▶ _Your objective_
Count the lines below that contain the word "sensor", and give only that number.

*** Opening of Records shown ***

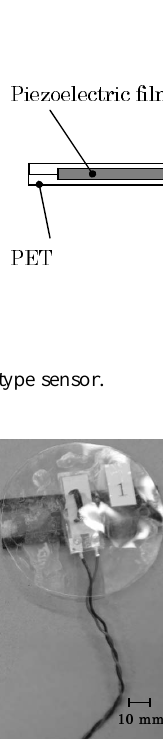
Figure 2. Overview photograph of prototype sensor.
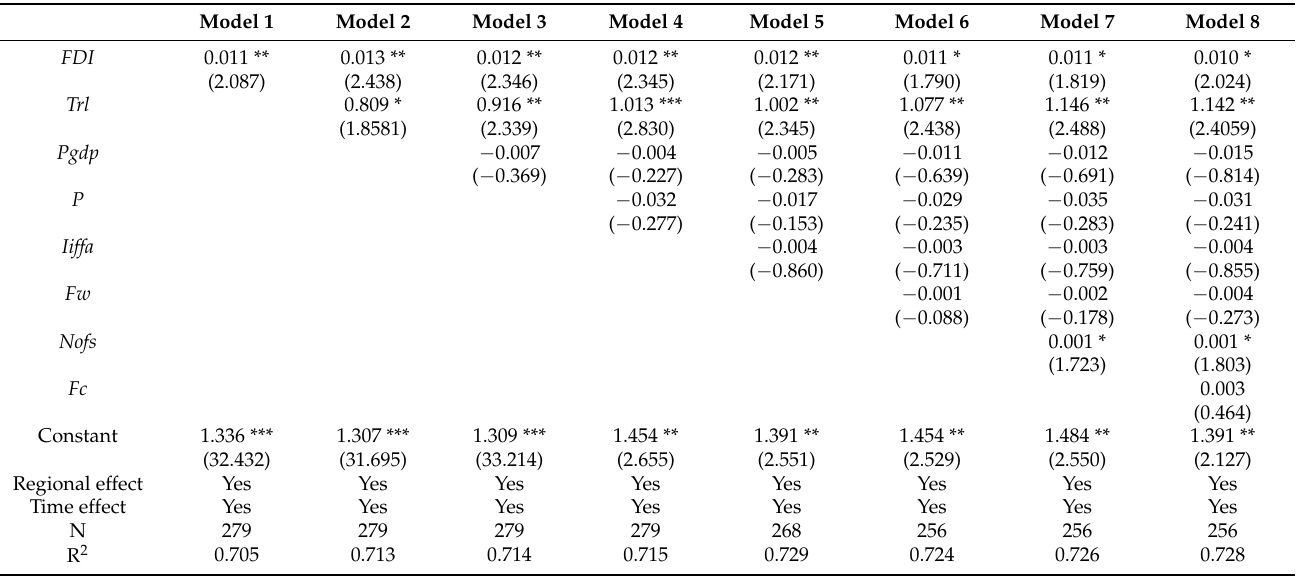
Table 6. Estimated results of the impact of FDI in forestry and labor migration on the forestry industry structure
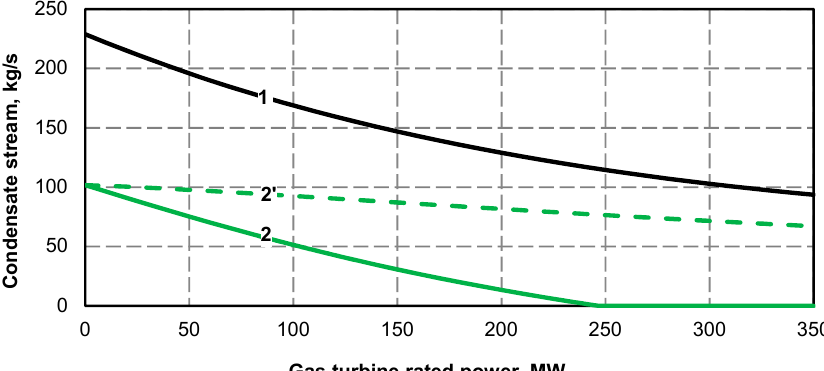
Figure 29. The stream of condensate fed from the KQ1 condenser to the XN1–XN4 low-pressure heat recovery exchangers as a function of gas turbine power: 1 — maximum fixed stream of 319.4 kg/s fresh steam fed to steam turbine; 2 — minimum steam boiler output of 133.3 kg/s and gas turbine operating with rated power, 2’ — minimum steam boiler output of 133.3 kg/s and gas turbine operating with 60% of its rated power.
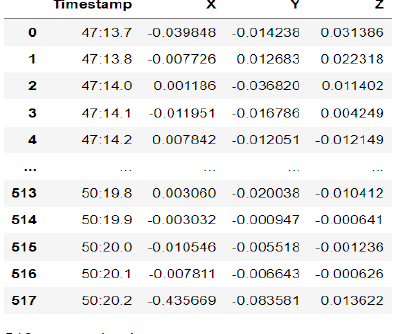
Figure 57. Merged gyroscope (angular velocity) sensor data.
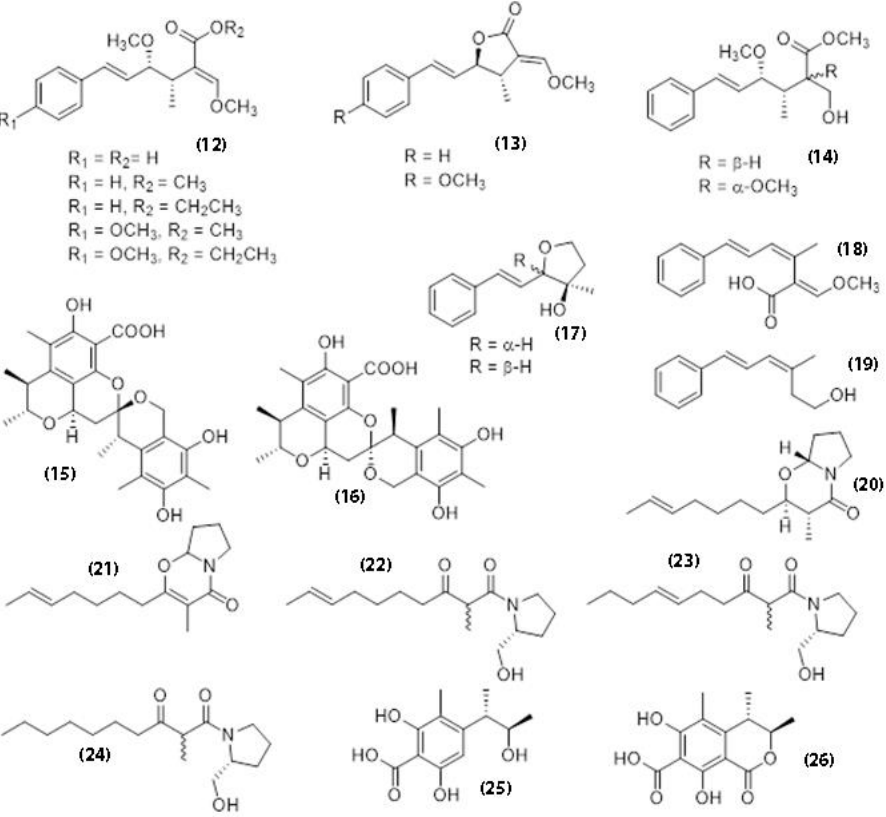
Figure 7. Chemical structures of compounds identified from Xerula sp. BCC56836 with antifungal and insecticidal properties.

*** Close of Records shown ***

▶ _The answer_
2